Entende-se, vá-se lá saber porquê, que o Natal é época de Circo. E nós, como tivemos bilhetes oferecidos no emprego, levámos a Alice pela primeira vez. Uma semana e meia mais tarde, como uma amiga arranjou novos bilhetes, avançámos novamente.
O primeiro circo era o Walter Dias. Quem já tenha visualizado o logotipo (as letras tal e qual as da marca e assinatura de Walt Disney), percebe que o dito é fraquito e que se rege um tanto ou quanto pela imitação dos de melhor gama. O segundo foi o Circo Moscovo, do tipo dos que são imitados, de tal forma que, sendo o grupo de amigos mais ou menos o mesmo, por diversas vezes nos rimos uns para os outros e segredámos: «isto é como no outro mas em bom...».
A Alice portou-se lindamente e gostou. Ficou excitadíssima com os animais, as acrobacias não lhe disseram muito, mas ao contrário do que eu esperaria, esteve atentamente a seguir o ilusionismo e fez-lhe muita confusão os desaparecimentos... «A outra menina, mãe, onde está?»
Quanto a mim, sou suspeita para falar. Adoro circo, desde miúda. Sou sensível a tudo: aos chapitôs coloridos, às fatiotas cheias de brilhantes pirosos, aos nomes inimagináveis (quem me conhece sabe que eu seria Isolette, o meu preferido), aos tiques das partenaires, ao próprio termo par-te-nai-re, às expressões batidas de quase todos os circos (os conselhos para não repetirmos as actuações em casa, os pedidos de silêncio para a execução dos exercícios mais difíceis, a inflexão da voz quando estes resultam bem).
Talvez a única dualidade na minha postura seja em relação aos animais, principalmente os de grande porte, os selvagens. Fascinam-me, desejo vê-los, tal e qual como quando era garota e queria ansiosamente passar ao redor das jaulas dos que assentavam lá no Cacém. No momento da exibição, prescruto-lhes o tamanho, o peso, o pêlo, a cumplicidade com os tratadores, para ter uma noção do cuidado a que são votados. Sei que vivem em espaços exíguos para o tamanho que alguns têm e a ideia perturba-me. Queria que fossem felizes, mas sei que muitas vezes não o são. Os animais do circo são animais de trabalho... como outros em que não pensamos, tipo os cavalos para equitação, passeios de férias e uso da polícia. Sim, na sua essência, os cavalos também são animais selvagens, sem estribos, sela e esporas.
Como no outro dia me diziam em conversa, as pessoas podem ir-se embora, os animais não escolhem.
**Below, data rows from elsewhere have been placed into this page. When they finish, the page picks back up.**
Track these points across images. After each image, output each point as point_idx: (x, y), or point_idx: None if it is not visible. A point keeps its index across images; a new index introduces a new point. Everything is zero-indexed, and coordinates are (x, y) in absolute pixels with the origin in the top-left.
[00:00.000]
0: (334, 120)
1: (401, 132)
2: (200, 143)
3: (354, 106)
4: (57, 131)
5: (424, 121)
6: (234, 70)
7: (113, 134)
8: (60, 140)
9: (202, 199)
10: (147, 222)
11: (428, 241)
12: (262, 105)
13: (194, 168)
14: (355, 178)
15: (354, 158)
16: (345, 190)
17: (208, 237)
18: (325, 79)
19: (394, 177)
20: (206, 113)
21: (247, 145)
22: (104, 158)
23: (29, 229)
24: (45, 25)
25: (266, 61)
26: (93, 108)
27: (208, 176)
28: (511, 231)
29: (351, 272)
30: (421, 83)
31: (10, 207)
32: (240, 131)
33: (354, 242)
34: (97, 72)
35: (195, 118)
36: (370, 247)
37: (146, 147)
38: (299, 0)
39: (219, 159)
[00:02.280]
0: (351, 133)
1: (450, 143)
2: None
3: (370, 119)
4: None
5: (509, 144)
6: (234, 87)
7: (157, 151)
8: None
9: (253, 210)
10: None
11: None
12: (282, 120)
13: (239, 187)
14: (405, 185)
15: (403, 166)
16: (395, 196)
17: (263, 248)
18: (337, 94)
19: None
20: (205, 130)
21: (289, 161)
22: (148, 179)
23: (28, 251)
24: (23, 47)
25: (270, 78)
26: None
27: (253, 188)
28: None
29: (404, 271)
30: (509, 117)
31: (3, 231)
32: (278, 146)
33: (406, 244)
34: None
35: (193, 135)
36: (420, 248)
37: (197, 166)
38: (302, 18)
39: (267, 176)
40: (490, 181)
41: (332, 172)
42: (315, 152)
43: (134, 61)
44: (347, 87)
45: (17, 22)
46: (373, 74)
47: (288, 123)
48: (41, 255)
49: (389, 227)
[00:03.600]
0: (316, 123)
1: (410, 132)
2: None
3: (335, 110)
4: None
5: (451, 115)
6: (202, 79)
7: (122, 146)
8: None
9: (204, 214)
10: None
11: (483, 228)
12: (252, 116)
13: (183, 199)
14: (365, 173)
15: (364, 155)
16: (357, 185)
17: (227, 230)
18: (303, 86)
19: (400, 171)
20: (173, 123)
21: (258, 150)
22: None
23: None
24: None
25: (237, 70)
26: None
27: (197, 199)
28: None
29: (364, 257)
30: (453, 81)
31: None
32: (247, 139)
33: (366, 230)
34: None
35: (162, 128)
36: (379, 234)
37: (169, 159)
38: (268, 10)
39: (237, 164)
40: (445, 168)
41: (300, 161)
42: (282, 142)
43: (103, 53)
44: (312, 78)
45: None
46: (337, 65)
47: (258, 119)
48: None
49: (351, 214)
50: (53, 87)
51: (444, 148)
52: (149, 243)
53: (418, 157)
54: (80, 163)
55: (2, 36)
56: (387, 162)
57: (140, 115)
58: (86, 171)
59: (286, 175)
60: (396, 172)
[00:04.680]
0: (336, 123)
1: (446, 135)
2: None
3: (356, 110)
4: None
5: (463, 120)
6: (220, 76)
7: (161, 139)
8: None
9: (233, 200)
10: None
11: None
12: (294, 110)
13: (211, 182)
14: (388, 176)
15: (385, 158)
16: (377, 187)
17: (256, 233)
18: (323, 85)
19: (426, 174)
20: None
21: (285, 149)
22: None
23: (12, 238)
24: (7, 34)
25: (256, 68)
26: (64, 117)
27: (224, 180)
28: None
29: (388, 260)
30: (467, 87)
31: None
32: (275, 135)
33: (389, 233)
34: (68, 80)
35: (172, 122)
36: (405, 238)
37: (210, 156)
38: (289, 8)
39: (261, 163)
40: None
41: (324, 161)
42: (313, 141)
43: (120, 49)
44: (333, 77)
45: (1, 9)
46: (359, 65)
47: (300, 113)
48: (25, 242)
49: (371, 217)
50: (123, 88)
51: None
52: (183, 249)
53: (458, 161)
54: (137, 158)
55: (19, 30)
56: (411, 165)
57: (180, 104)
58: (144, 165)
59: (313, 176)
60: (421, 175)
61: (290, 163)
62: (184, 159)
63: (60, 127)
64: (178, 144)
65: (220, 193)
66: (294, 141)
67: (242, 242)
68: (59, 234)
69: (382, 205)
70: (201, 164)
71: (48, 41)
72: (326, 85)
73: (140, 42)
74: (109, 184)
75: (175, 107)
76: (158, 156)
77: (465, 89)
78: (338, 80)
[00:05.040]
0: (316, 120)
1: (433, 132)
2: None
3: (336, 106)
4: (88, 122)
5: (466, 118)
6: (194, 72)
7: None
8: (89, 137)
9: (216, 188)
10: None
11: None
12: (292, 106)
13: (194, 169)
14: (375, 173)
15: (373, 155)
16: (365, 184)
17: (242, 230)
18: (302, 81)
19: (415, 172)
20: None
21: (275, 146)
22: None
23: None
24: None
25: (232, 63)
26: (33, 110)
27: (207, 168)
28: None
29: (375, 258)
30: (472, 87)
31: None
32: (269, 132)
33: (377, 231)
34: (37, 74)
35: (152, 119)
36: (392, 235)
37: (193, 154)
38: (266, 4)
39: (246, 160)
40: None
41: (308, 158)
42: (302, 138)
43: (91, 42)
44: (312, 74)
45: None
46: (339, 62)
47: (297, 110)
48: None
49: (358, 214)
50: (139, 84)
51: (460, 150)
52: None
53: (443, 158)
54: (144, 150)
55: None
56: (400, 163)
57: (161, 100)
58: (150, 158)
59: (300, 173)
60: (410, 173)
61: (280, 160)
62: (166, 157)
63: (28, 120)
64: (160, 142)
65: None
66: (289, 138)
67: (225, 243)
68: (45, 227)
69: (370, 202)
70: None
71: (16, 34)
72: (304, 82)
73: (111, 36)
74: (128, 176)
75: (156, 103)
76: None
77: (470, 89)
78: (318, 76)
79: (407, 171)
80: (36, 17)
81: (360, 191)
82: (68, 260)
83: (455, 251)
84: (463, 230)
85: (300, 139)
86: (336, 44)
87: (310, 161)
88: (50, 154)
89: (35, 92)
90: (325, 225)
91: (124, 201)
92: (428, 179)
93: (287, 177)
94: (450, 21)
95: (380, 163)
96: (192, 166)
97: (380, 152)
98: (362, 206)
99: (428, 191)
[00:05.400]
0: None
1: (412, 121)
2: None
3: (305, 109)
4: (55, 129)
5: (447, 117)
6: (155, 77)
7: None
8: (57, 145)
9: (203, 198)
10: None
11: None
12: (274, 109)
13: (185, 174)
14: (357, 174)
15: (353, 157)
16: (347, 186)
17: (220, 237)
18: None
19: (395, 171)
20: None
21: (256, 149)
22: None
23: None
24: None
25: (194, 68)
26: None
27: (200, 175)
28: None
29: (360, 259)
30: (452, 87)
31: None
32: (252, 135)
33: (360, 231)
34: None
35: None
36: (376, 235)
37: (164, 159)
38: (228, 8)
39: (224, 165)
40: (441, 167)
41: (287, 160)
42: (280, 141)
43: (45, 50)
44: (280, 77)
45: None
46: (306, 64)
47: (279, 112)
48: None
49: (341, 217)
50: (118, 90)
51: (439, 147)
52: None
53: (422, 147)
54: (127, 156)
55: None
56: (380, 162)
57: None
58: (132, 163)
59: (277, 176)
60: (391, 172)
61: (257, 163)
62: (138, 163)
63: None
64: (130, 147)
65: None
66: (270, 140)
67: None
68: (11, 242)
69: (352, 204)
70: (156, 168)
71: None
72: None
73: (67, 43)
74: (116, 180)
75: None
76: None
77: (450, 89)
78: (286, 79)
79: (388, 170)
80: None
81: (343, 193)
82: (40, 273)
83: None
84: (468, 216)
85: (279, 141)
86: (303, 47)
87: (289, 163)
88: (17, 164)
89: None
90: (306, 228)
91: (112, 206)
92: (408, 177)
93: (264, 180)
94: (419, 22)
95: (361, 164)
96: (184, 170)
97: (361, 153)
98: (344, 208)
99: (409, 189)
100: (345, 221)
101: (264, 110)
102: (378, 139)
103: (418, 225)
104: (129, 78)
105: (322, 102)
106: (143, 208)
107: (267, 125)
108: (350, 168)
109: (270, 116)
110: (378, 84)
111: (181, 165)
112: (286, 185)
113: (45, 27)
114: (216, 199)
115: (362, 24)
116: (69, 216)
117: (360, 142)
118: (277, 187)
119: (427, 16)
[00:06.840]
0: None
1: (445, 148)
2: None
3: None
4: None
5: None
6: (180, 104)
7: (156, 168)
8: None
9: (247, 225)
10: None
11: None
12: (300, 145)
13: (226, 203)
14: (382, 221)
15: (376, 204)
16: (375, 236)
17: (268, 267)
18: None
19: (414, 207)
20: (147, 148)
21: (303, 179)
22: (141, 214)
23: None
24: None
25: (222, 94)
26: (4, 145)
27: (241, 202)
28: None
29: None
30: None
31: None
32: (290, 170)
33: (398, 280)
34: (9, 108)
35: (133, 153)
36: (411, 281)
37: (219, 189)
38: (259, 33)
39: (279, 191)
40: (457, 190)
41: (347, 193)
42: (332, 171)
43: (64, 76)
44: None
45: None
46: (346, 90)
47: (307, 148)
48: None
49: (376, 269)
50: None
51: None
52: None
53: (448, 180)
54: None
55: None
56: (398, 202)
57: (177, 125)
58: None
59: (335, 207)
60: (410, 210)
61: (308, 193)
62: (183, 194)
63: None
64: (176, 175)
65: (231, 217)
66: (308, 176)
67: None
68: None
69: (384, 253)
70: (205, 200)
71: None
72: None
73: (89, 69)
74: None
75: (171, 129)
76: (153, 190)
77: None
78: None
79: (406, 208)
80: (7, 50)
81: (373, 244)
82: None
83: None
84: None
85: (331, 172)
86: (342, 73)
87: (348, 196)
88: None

É verdade... será...? Será assim tão fácil, nesta nossa realidade, uma criança crescida no ambiente, com um insucesso escolar grotesco devido ao nomadismo, com toda a família artista de circo, sair dali, virar costas, escolher ser professor, enfermeiro, caixa de supermercado, empregado de balcão...?! Não serão as pessoas também aprisionadas ao chapitô...?!
Não me importo de ver um circo sem animais, mas o que eu queria mesmo era que o circo fosse um espectáculo valorizado e rico, como em outros países. Talvez não fossem necessários os animais para me fascinar, talvez bastassem artistas letrados, estudiosos, formados, que pudessem verdadeiramente ter escolhido estar ali e não em outro lugar. Artistas e não sobreviventes.